TASK INPUT: Begin
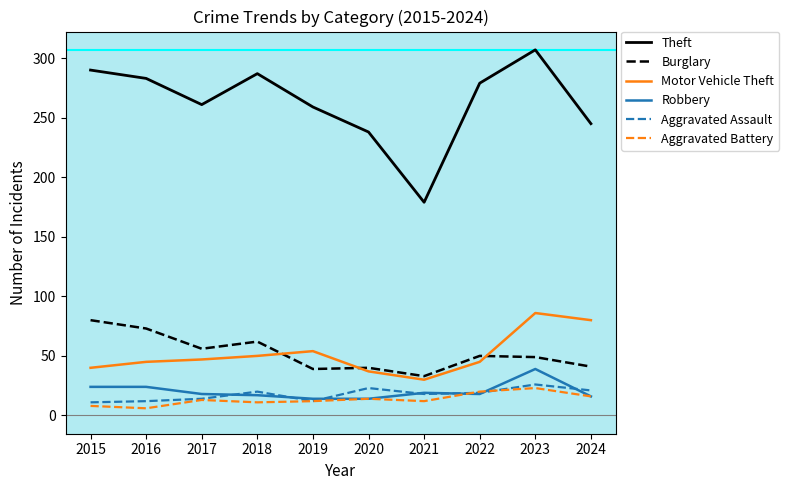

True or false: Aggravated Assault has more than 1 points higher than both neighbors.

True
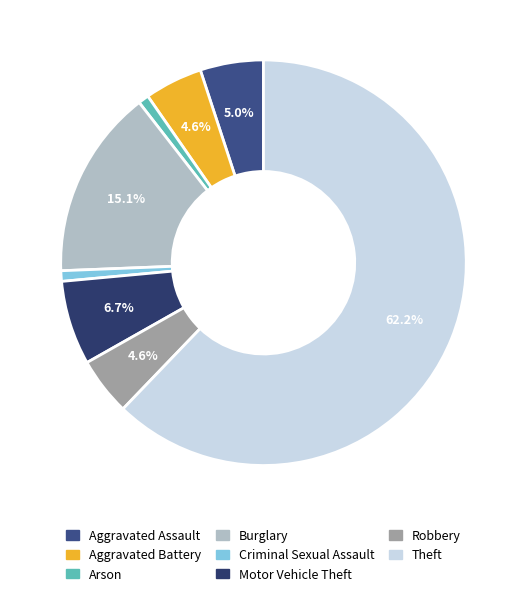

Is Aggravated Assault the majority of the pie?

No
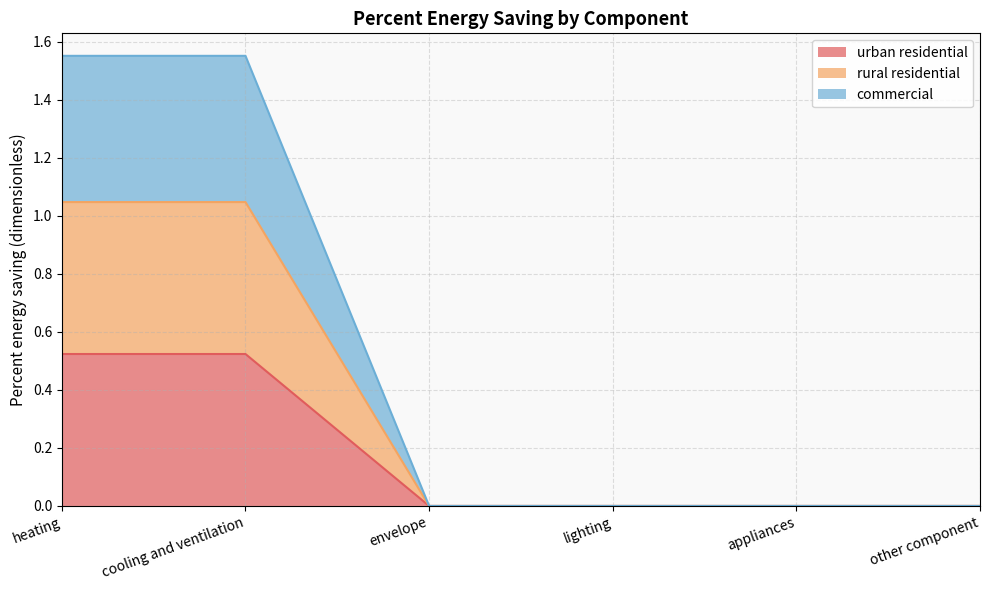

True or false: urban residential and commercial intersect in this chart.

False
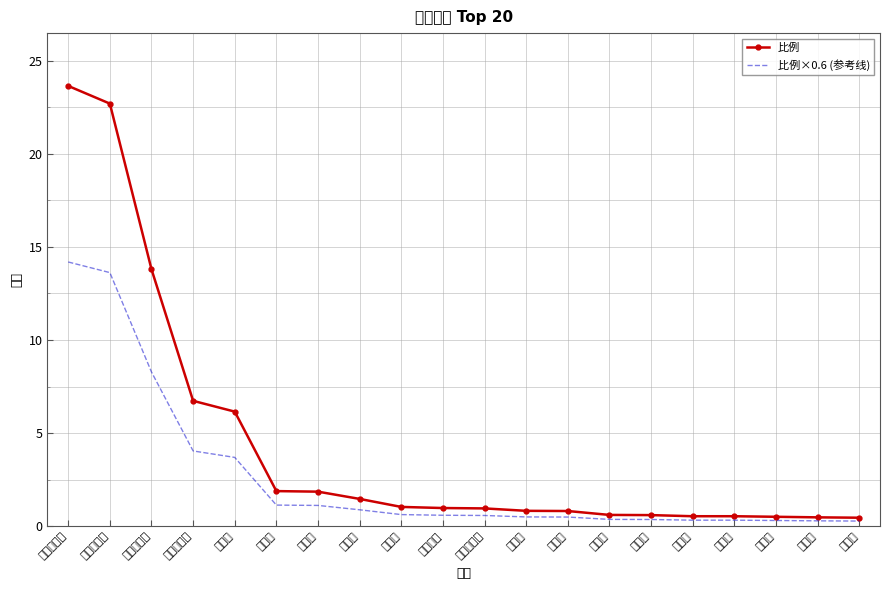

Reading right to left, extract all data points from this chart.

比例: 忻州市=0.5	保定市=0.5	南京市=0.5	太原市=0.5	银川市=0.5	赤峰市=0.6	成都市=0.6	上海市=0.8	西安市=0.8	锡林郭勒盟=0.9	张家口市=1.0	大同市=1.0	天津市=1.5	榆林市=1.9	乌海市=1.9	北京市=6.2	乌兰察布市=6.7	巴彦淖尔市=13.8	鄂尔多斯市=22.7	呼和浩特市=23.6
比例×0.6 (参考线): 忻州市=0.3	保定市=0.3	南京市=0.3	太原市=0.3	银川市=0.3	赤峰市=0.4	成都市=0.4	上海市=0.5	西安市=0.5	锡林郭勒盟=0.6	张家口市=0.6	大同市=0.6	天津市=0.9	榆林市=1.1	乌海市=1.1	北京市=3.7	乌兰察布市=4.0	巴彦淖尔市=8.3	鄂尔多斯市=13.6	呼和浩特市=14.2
TASK INPUT: End
_WORK TASK_
Put every line of the data above into a numbered list, skipping the blank lines and leaving out the pictures.

_OUTPUT OF THE EXERCISE_
1. True or false: Aggravated Assault has more than 1 points higher than both neighbors.
2. True
3. Is Aggravated Assault the majority of the pie?
4. No
5. True or false: urban residential and commercial intersect in this chart.
6. False
7. Reading right to left, extract all data points from this chart.
8. 比例: 忻州市=0.5	保定市=0.5	南京市=0.5	太原市=0.5	银川市=0.5	赤峰市=0.6	成都市=0.6	上海市=0.8	西安市=0.8	锡林郭勒盟=0.9	张家口市=1.0	大同市=1.0	天津市=1.5	榆林市=1.9	乌海市=1.9	北京市=6.2	乌兰察布市=6.7	巴彦淖尔市=13.8	鄂尔多斯市=22.7	呼和浩特市=23.6
9. 比例×0.6 (参考线): 忻州市=0.3	保定市=0.3	南京市=0.3	太原市=0.3	银川市=0.3	赤峰市=0.4	成都市=0.4	上海市=0.5	西安市=0.5	锡林郭勒盟=0.6	张家口市=0.6	大同市=0.6	天津市=0.9	榆林市=1.1	乌海市=1.1	北京市=3.7	乌兰察布市=4.0	巴彦淖尔市=8.3	鄂尔多斯市=13.6	呼和浩特市=14.2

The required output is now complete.